问题描述
我在互联网上寻找聊天机器人。真有趣。但是现在,我非常喜欢这个主题,以至于我想开发自己的聊天机器人。
但第一件事是寻找一种管理聊天机器人大脑的好方法。我认为这是将所有内容保存在XML文件中的最佳解决方案,不是吗?
因此文件类型很明确。涉及不同名词之间的关系。当我有一个名词时,例如一颗树。如何最好地保存一棵树上有叶子,树枝和根的东西。树木需要水和阳光才能生存吗?
是否应该像这样保存它?
I was looking on the internet for chatbots. It was only fun. But now, I love this subject so much that I want to develop my own chatbot.
But the first thing is to look for a good way to manage the "brain" of my chatbot. I think that it's the best solution to save everything in a XML file, isn't it?
So the file type is clear. Comes to the relationship between different nouns etc. When I have a noun, e.g. a tree. How do I save best that a tree has leaves, branches and roots. And that a tree needs water and sunlight to survive?

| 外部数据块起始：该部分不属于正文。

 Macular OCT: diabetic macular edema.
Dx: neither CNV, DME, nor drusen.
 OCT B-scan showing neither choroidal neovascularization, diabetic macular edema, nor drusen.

Should I save it like that or otherwise?
这将是我的XML tree -示例:
This would be my XML for this tree-example:
<nouns>
<noun id="noun_0">
<name>tree</name>
<relationship>
<has>noun_1</has>
<has>noun_2</has>
<has>noun_3</has>
<need>noun_4</need>
<need>noun_5</need>
</relationship>
</noun>
<noun id="noun_1">
<name>root</name>
</noun>
<noun id="noun_2">
<name>branch</name>
<relationship>
<has>noun_3</has>
</relationship>
</noun>
<noun id="noun_3">
<name>leaf</name>
</noun>
<noun id="noun_4">
<name>water</name>
</noun>
<noun id="noun_5">
<name>light</name>
</noun>
. . .
</nouns>
推荐答案
数据存储选择: It取决于
Data Storage Choices: It Depends
简单的非学习型机器人:XML很好
看起来您已经有了一个基本的XML结构。对于刚起步的人来说,这很好,特别是对于AI支持聊天机器人(如果userMsg.contains('lega')然后print('TOS& ......
)。
It looks like you already have a basic XML structure worked out. For just starting out, I'd say that's fine, especially for AI support-chat kind of bots (if userMsg.contains('lega') then print('TOS & Copyright...'
).
当然,切换到任何新格式都会花费时间和开销。
Of course, switching to any new format will take time and overhead.
学习中的复杂机器人:数据库!
如果您想做更大的事情,特别是如果您有,我认为您将需要一个数据库。这是因为当您的文件..是文件且巨大且
If you're looking to do something much larger, especially if you have CleverBot in mind, I think you're going to need a database. This is because when your file .. is a file and is gigantic and trying to keep it all available in memory is resource intensive. For this kind of project, I'd recommend a database.
为什么英语很复杂 strong>
前一段时间,我写了一个nieve贝叶斯垃圾邮件分类器,大约10,000条垃圾邮件以7%的准确率训练了该邮件, 6小时和1.5GB的RAM可以将数据保存在内存中。 。英语非常难,如果 pony然后 saddle 的话,它就不能真正地分为,因此对于一个要学习最佳响应的机器人来说,您的数据库将变得庞大而迅速。
A while back I wrote a nieve bayes spam sorter. It took about 10,000 pieces of spam to "train" it at a 7% accuracy rate, which took about 6 hours and 1.5GB of RAM to hold the data in memory. That's a lot of data. English is very hard and can't really be broken into
if 'pony' then 'saddle'
, so for a bot to "learn" the best responses, your database is going to become massive and very quickly.
这篇关于如何最好地存储聊天机器人的数据?的文章就介绍到这了,希望我们推荐的答案对大家有所帮助,也希望大家多多支持!